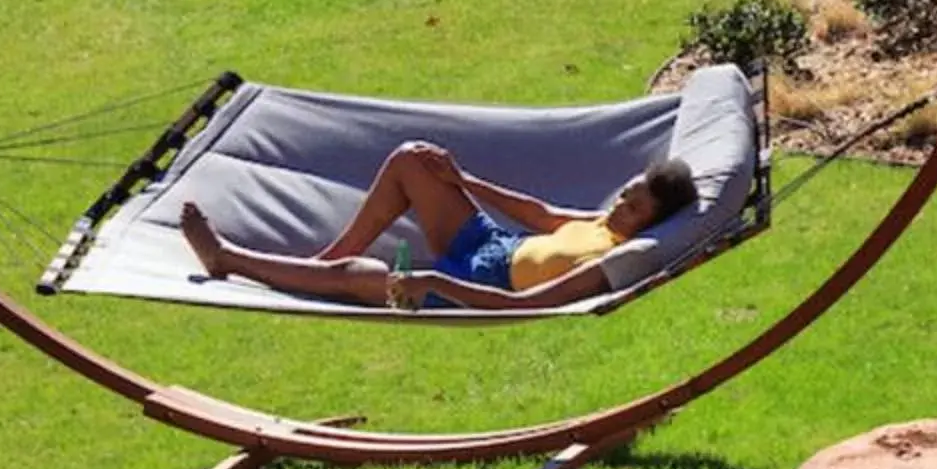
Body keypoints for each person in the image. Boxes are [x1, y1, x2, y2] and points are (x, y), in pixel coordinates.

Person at [177, 142, 700, 312]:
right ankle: (311, 267)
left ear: (651, 226)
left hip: (478, 289)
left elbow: (525, 308)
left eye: (632, 209)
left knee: (362, 274)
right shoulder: (602, 224)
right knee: (413, 160)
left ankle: (228, 259)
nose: (619, 207)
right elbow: (538, 216)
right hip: (492, 244)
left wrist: (435, 283)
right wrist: (461, 178)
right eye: (625, 195)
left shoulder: (615, 260)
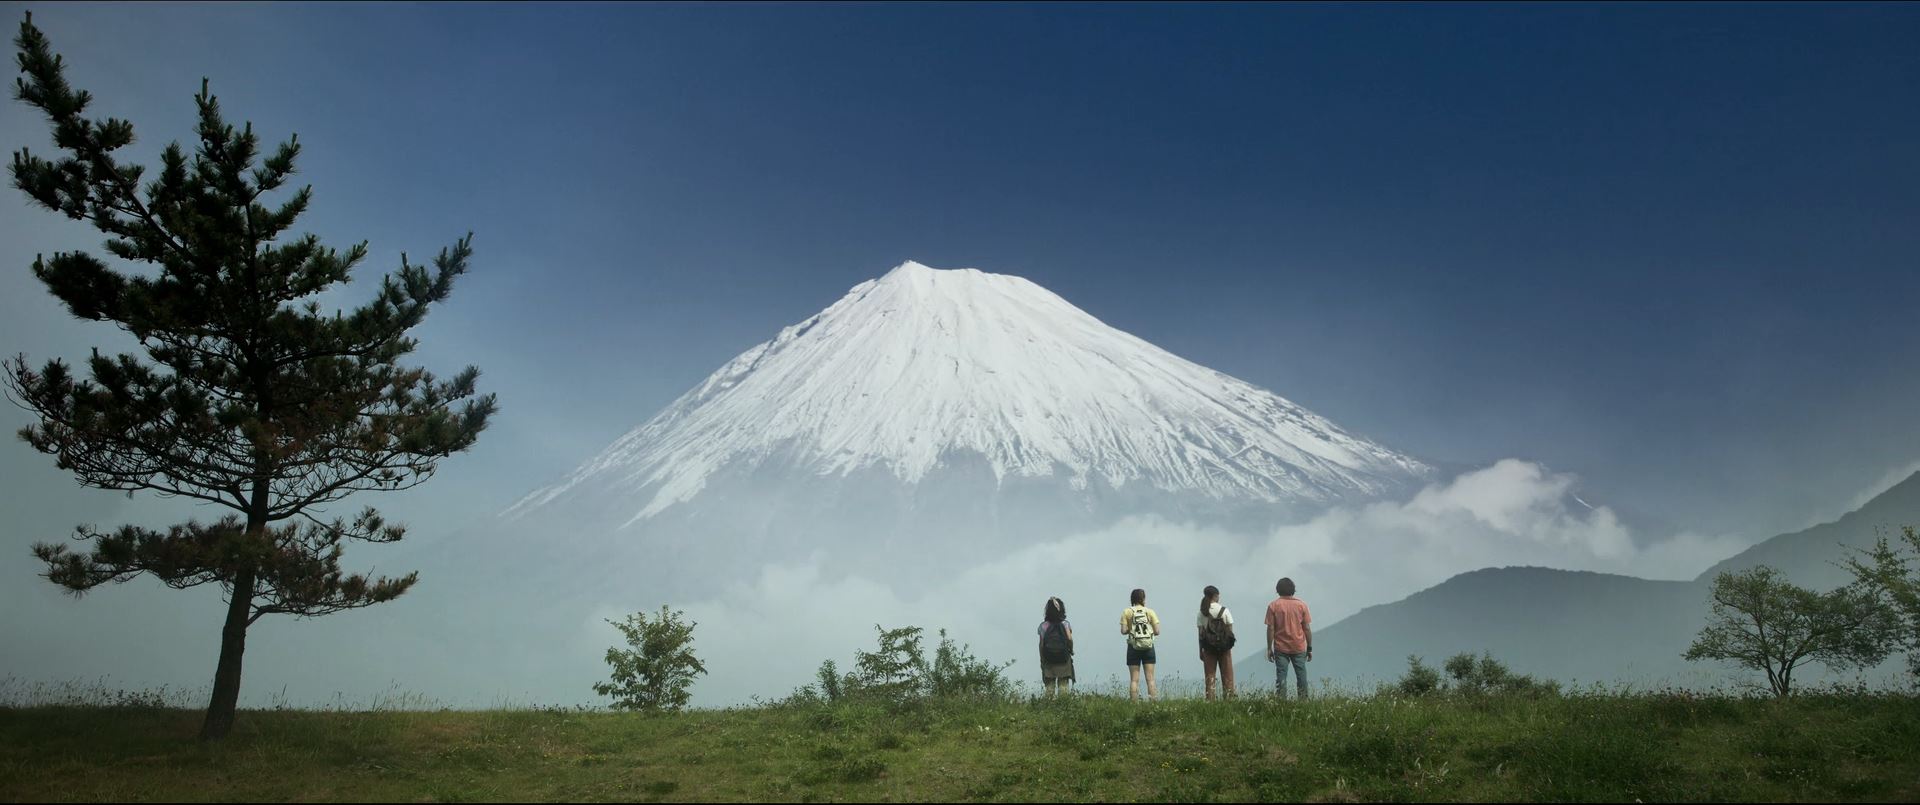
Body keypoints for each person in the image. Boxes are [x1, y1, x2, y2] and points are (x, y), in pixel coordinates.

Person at [1264, 576, 1312, 699]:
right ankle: (1303, 700)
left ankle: (1281, 701)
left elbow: (1270, 628)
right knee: (1301, 675)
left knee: (1281, 675)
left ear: (1278, 590)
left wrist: (1269, 648)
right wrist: (1309, 648)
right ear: (1293, 589)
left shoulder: (1273, 606)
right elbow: (1306, 628)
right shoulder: (1302, 605)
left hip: (1281, 647)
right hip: (1299, 646)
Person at [1120, 587, 1162, 701]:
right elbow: (1157, 631)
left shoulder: (1127, 612)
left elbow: (1123, 631)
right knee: (1150, 679)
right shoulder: (1150, 611)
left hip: (1133, 646)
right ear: (1143, 599)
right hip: (1148, 646)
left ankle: (1134, 704)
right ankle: (1154, 703)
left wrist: (1132, 630)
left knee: (1134, 679)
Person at [1196, 584, 1236, 700]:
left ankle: (1210, 700)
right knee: (1227, 675)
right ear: (1216, 596)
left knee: (1210, 676)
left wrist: (1201, 650)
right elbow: (1230, 631)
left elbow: (1200, 634)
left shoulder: (1202, 612)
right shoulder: (1224, 610)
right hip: (1224, 647)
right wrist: (1228, 645)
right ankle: (1229, 698)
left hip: (1208, 647)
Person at [1038, 596, 1075, 697]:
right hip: (1063, 658)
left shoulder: (1043, 626)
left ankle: (1049, 707)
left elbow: (1041, 645)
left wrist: (1042, 659)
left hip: (1048, 660)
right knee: (1063, 685)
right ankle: (1063, 706)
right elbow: (1069, 639)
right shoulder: (1065, 624)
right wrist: (1071, 650)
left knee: (1049, 686)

◇ ◇ ◇

▸ TRY IT
Exactly as written, repeat the lines of the material above from the first through the line holding "left shoulder: (615, 260)", with both ends in the copy and no pictures.

▸ THE ANSWER
Body keypoints for each person in the image. Boxes are [x1, y1, x2, y2] and points are (x, y), in pixel coordinates.

Person at [177, 142, 700, 312]:
right ankle: (311, 267)
left ear: (651, 226)
left hip: (478, 289)
left elbow: (525, 308)
left eye: (632, 209)
left knee: (362, 274)
right shoulder: (602, 224)
right knee: (413, 160)
left ankle: (228, 259)
nose: (619, 207)
right elbow: (538, 216)
right hip: (492, 244)
left wrist: (435, 283)
right wrist: (461, 178)
right eye: (625, 195)
left shoulder: (615, 260)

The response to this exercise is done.